==== RECORDS PROVIDED

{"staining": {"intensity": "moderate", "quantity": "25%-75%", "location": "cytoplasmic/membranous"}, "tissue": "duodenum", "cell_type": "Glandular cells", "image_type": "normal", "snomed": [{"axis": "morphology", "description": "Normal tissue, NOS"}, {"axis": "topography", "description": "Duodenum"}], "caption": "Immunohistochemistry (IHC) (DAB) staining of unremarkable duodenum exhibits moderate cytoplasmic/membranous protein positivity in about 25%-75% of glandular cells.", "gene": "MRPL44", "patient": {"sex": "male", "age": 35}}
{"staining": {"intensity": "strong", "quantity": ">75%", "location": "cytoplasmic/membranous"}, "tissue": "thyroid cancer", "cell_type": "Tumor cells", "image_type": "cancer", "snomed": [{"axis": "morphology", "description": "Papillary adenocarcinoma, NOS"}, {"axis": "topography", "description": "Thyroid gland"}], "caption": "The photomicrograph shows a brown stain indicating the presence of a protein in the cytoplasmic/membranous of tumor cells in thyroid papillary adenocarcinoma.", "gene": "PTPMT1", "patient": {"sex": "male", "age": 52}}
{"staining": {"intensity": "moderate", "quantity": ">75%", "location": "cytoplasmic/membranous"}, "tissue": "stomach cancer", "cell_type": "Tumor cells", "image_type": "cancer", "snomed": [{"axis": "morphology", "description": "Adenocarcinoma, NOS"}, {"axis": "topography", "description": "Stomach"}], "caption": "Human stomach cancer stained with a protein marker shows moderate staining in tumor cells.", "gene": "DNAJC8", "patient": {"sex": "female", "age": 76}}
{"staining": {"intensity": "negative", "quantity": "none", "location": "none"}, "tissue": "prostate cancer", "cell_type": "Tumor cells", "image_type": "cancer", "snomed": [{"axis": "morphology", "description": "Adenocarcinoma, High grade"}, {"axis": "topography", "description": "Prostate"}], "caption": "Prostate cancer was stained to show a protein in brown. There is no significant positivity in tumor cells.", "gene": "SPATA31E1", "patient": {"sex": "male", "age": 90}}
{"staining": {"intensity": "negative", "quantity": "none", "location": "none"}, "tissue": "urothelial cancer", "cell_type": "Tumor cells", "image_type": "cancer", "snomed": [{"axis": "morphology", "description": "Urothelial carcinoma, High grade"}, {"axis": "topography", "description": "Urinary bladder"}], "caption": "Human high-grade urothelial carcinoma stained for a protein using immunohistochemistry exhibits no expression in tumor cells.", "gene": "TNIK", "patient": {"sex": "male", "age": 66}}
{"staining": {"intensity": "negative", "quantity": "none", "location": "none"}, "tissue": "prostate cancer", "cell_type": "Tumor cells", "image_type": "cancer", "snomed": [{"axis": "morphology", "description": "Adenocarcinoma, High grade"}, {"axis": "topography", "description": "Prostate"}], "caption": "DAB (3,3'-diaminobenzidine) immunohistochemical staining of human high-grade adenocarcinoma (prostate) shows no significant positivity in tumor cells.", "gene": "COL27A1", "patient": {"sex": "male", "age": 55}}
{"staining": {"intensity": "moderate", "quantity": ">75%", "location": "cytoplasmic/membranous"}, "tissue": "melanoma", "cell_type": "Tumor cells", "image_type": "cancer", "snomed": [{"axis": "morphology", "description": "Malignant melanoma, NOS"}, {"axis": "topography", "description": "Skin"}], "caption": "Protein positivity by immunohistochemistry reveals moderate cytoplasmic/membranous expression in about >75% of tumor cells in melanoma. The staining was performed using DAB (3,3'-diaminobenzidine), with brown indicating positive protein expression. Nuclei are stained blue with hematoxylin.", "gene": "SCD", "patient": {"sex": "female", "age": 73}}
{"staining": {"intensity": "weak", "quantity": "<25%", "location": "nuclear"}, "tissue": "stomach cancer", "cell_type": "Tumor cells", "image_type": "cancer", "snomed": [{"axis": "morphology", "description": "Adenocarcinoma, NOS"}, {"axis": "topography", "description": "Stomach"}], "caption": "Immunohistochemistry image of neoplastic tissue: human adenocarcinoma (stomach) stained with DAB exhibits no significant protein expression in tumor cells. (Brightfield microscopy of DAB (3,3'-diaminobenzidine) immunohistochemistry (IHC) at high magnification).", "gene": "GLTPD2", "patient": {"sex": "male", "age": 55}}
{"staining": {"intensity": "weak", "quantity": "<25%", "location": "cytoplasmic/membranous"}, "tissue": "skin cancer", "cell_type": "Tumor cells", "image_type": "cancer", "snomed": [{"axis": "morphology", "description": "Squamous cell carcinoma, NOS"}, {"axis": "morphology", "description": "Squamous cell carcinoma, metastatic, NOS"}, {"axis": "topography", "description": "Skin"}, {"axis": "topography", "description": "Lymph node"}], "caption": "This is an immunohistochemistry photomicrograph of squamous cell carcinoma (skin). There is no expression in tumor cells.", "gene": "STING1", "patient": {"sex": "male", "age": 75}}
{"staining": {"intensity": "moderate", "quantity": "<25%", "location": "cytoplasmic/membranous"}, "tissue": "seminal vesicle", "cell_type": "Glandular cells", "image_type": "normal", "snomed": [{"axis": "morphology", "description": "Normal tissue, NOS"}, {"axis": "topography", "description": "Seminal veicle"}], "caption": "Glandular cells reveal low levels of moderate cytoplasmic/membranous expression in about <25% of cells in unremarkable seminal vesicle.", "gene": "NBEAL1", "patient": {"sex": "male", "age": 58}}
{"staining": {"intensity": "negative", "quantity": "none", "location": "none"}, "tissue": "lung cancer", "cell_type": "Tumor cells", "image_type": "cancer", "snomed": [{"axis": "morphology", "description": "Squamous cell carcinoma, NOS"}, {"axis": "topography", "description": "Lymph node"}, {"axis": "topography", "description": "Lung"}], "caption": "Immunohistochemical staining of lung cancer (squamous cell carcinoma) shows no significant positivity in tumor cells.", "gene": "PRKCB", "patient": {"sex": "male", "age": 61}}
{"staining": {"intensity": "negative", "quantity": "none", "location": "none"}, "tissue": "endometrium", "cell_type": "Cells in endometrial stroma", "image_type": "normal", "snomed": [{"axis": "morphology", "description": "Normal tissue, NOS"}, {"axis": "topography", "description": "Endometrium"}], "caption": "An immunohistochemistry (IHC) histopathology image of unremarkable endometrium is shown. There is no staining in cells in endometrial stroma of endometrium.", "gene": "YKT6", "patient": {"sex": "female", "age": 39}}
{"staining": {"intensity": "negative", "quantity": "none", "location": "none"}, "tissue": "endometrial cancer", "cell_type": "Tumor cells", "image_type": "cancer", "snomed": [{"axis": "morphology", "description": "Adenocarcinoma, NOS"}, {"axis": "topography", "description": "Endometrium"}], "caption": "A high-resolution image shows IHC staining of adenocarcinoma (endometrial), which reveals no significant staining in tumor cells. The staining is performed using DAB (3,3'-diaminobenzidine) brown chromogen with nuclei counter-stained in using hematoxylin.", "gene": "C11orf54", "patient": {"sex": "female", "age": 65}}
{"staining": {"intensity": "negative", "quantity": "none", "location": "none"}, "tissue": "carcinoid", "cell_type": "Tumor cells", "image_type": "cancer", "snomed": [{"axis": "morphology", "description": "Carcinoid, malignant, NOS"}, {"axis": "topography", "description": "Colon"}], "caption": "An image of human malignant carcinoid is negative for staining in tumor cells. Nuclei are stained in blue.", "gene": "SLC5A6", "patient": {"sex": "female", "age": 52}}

========

[EXERCISE PROMPT]:
Each line above where the word "node" occurs should be returned in full.

[WRITTEN RESPONSE]:
{"staining": {"intensity": "weak", "quantity": "<25%", "location": "cytoplasmic/membranous"}, "tissue": "skin cancer", "cell_type": "Tumor cells", "image_type": "cancer", "snomed": [{"axis": "morphology", "description": "Squamous cell carcinoma, NOS"}, {"axis": "morphology", "description": "Squamous cell carcinoma, metastatic, NOS"}, {"axis": "topography", "description": "Skin"}, {"axis": "topography", "description": "Lymph node"}], "caption": "This is an immunohistochemistry photomicrograph of squamous cell carcinoma (skin). There is no expression in tumor cells.", "gene": "STING1", "patient": {"sex": "male", "age": 75}}
{"staining": {"intensity": "negative", "quantity": "none", "location": "none"}, "tissue": "lung cancer", "cell_type": "Tumor cells", "image_type": "cancer", "snomed": [{"axis": "morphology", "description": "Squamous cell carcinoma, NOS"}, {"axis": "topography", "description": "Lymph node"}, {"axis": "topography", "description": "Lung"}], "caption": "Immunohistochemical staining of lung cancer (squamous cell carcinoma) shows no significant positivity in tumor cells.", "gene": "PRKCB", "patient": {"sex": "male", "age": 61}}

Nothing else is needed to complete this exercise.